La decarbonizzazione secondo Eni: CCS e false soluzioni alla crisi climatica
La Cop28 consacra il CCS e Eni festeggia. Perché non è una soluzione alla crisi climatica nel nuovo report di A Sud.
Pubblicato il Factsheet di A Sud “La decarbonizzazione secondo Eni: CCS e false soluzione alla crisi climatica”.
Chi ha trionfato alla Cop28? Eni e le sue colleghe oil company.
Nella giornata del 13 dicembre, mentre tutto il mondo commentava la decisione finale della conferenza annuale sui cambiamenti climatici, l’amministratore delegato di Eni Claudio Descalzi rilasciava un’intervista a Il Sole 24 ore. Nell’intervista firmata da Tamburini, Descalzi sconfessa la “transition away” inserita a fatica nel documento finale della Cop28, cioè la previsione di abbandonare i combustibili fossili entro il 2050. Per Descalzi “difficilmente possiamo pensare di cancellare in modo immediato le fonti che oggi rappresentano l’80% della produzione di energia. E serve fare anche altro, in modo da poter spiazzare il contributo dei fossili: efficienza energetica, cambiamento delle modalità di consumo, puntare sull’idrogeno e sullo stoccaggio di CO2, spingere fonti rinnovabili come l’eolico e il solare al di là della loro attuale efficienza, il nucleare di nuova generazione e quello da fusione”.
È l’ennesima invasione di campo da parte dell’ad di Eni, vero responsabile delle politiche energetiche dell’Italia, che da dieci anni lavora per dettare la linea ai vari governi italiani che si sono succeduti durante la sua leadership. Uno dei casi più emblematici è quello della cattura e stoccaggio di carbonio, la tecnologia nota con l’acronimo inglese CCS (carbon capture and storage).
IL REPORT
Lo racconta per filo e per segno il report di A Sud “La decarbonizzazione secondo ENI – CCS e false soluzioni alla crisi climatica”, liberamente scaricabile sul sito della storica associazione che da più di 20 anni si batte per la giustizia ambientale. Il report di A Sud, realizzato dalla giornalista Carlotta Indiano e dal giornalista Andrea Turco, analizza la genesi di una tecnologia definita “controversa”, verifica gli sviluppi, scarsi, in giro per il mondo, e si concentra sull’hub di Ravenna. Nella costa romagnola, infatti, Eni e Snam intendono realizzare il più grande sito di stoccaggio di CO2 al mondo.

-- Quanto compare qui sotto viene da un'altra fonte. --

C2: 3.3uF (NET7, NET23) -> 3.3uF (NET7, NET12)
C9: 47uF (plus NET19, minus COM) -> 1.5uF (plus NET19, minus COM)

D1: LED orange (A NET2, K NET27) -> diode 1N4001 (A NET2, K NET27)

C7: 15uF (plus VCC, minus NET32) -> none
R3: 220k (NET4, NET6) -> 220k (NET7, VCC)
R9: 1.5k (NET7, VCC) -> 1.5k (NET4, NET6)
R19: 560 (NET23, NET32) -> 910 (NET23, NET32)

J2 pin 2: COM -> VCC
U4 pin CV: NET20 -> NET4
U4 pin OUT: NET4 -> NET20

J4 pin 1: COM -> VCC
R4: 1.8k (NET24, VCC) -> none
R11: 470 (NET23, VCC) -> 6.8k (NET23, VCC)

I numeri sono impressionanti: il costo complessivo dell’operazione è di 30 miliardi di euro e al 2050 si prevede di stoccare 50 milioni di tonnellate di CO2 all’anno. Il report testimonia i dubbi della comunità scientifica, sottolinea i conflitti di interesse e le azioni di lobbying, mostra la scarsa efficacia della CCS in giro per il mondo. E tutto a spese dei contribuenti. Poco prima della Cop28 la CCS è stata sconfessata anche dall’Agenzia Internazionale dell’Energia, che ha sottolineato come questa tecnologia “non può essere utilizzata per mantenere lo status quo”. Ma evidentemente il cane a sei zampe da questo orecchio non vuol proprio sentire.